Returns:: A tensor of shape (n_ctx, n_ctx), where the upper triangle is zero and the lower triangle is decreasing by a constant slope of 1 (towards the bottom left corner).

forward(query_input: Union[Float[Tensor, 'batch pos d_model'], Float[Tensor, 'batch pos head_index d_model']], key_input: Union[Float[Tensor, 'batch kv_pos d_model'], Float[Tensor, 'batch kv_pos head_index d_model'], Float[Tensor, 'batch kv_pos kv_head_index d_model']], value_input: Union[Float[Tensor, 'batch kv_pos d_model'], Float[Tensor, 'batch kv_pos head_index d_model'], Float[Tensor, 'batch kv_pos kv_head_index d_model']], past_kv_cache_entry: Optional[HookedTransformerKeyValueCacheEntry] = None, additive_attention_mask: Optional[Float[Tensor, 'batch 1 1 kv_pos']] = None, attention_mask: Optional[Int[Tensor, 'batch offset_pos']] = None, position_bias: Optional[Float[Tensor, '1 head_index pos kv_pos']] = None) → Float[Tensor, 'batch pos d_model']#: shortformer_pos_embed is only used if self.cfg.positional_embedding_type == “shortformer”, else defaults to None and is irrelevant. See HookedTransformerConfig for more details past_kv_cache_entry is an optional entry of past keys and values for this layer, only relevant if generating text. Defaults to None additive_attention_mask is an optional mask to add to the attention weights. Defaults to None. attention_mask is the attention mask for padded tokens. Defaults to None.

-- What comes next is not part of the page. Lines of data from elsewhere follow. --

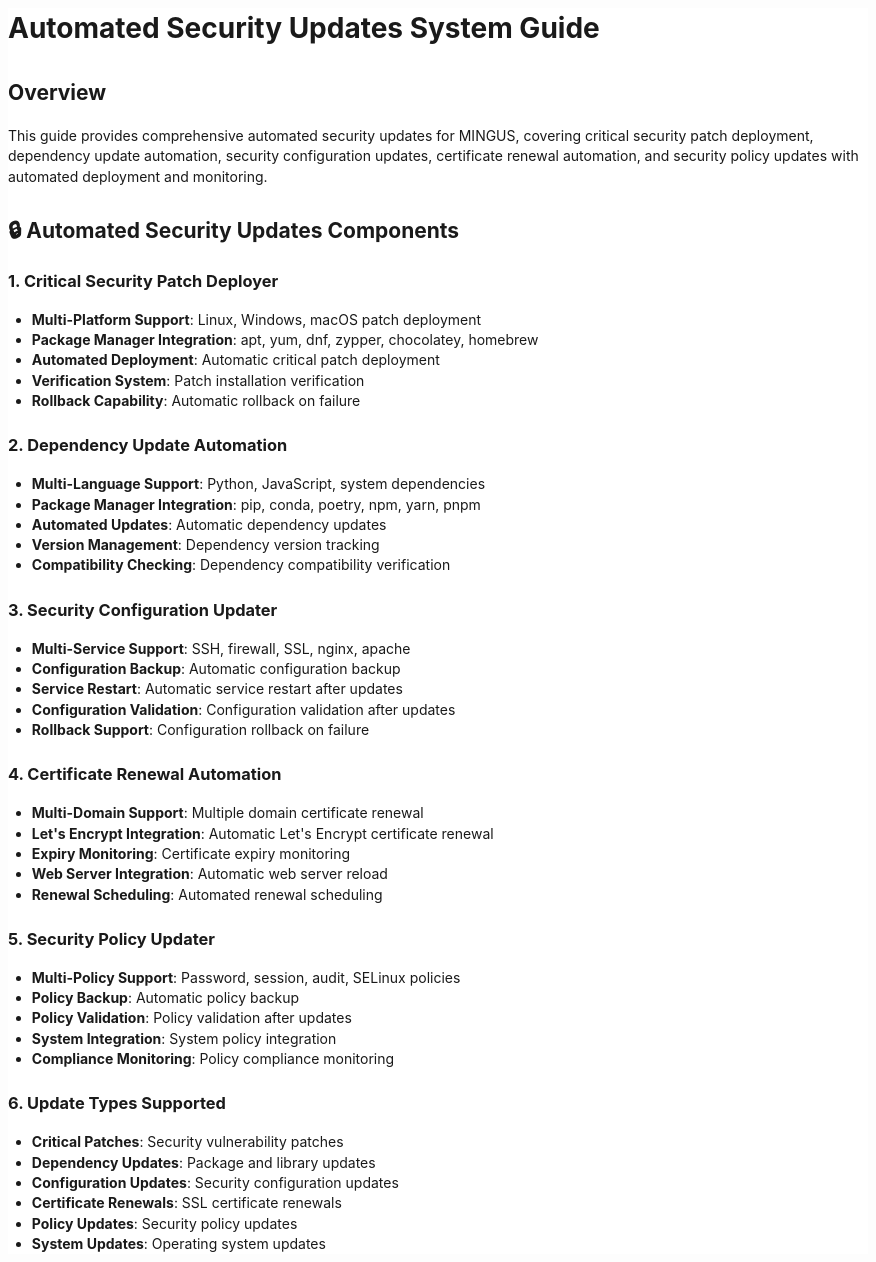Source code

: # Automated Security Updates System Guide

## Overview

This guide provides comprehensive automated security updates for MINGUS, covering critical security patch deployment, dependency update automation, security configuration updates, certificate renewal automation, and security policy updates with automated deployment and monitoring.

## 🔒 **Automated Security Updates Components**

### **1. Critical Security Patch Deployer**
- **Multi-Platform Support**: Linux, Windows, macOS patch deployment
- **Package Manager Integration**: apt, yum, dnf, zypper, chocolatey, homebrew
- **Automated Deployment**: Automatic critical patch deployment
- **Verification System**: Patch installation verification
- **Rollback Capability**: Automatic rollback on failure

### **2. Dependency Update Automation**
- **Multi-Language Support**: Python, JavaScript, system dependencies
- **Package Manager Integration**: pip, conda, poetry, npm, yarn, pnpm
- **Automated Updates**: Automatic dependency updates
- **Version Management**: Dependency version tracking
- **Compatibility Checking**: Dependency compatibility verification

### **3. Security Configuration Updater**
- **Multi-Service Support**: SSH, firewall, SSL, nginx, apache
- **Configuration Backup**: Automatic configuration backup
- **Service Restart**: Automatic service restart after updates
- **Configuration Validation**: Configuration validation after updates
- **Rollback Support**: Configuration rollback on failure

### **4. Certificate Renewal Automation**
- **Multi-Domain Support**: Multiple domain certificate renewal
- **Let's Encrypt Integration**: Automatic Let's Encrypt certificate renewal
- **Expiry Monitoring**: Certificate expiry monitoring
- **Web Server Integration**: Automatic web server reload
- **Renewal Scheduling**: Automated renewal scheduling

### **5. Security Policy Updater**
- **Multi-Policy Support**: Password, session, audit, SELinux policies
- **Policy Backup**: Automatic policy backup
- **Policy Validation**: Policy validation after updates
- **System Integration**: System policy integration
- **Compliance Monitoring**: Policy compliance monitoring

### **6. Update Types Supported**
- **Critical Patches**: Security vulnerability patches
- **Dependency Updates**: Package and library updates
- **Configuration Updates**: Security configuration updates
- **Certificate Renewals**: SSL certificate renewals
- **Policy Updates**: Security policy updates
- **System Updates**: Operating system updates
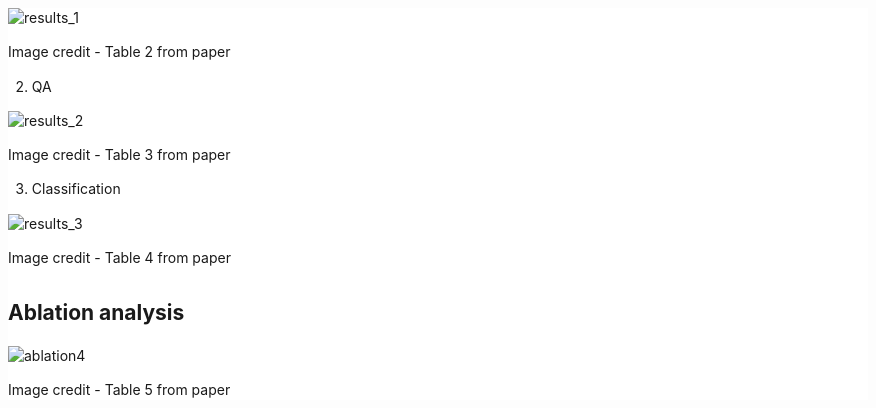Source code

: 
![results_1](opengpt6.png "Table 2 from papers")  

Image credit - Table 2 from paper


2) QA

![results_2](opengpt7.png "Table 3 from papers")

Image credit - Table 3 from paper


3) Classification  

![results_3](opengpt8.png "Table 4 from papers")

Image credit - Table 4 from paper  



## Ablation analysis  

![ablation4](opengpt9.png "Table 5 from papers")  

Image credit - Table 5 from paper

rotate_every_two(x: Float[Tensor, '... rotary_dim']) → Float[Tensor, '... rotary_dim']#

Rotary helper function, splits x into blocks of size 2 along the final axis and maps [x0, x1] to [-x1, x0]

The final axis of x must have even length.

GPT-NeoX and GPT-J do rotary subtly differently, see calculate_sin_cos_rotary for details.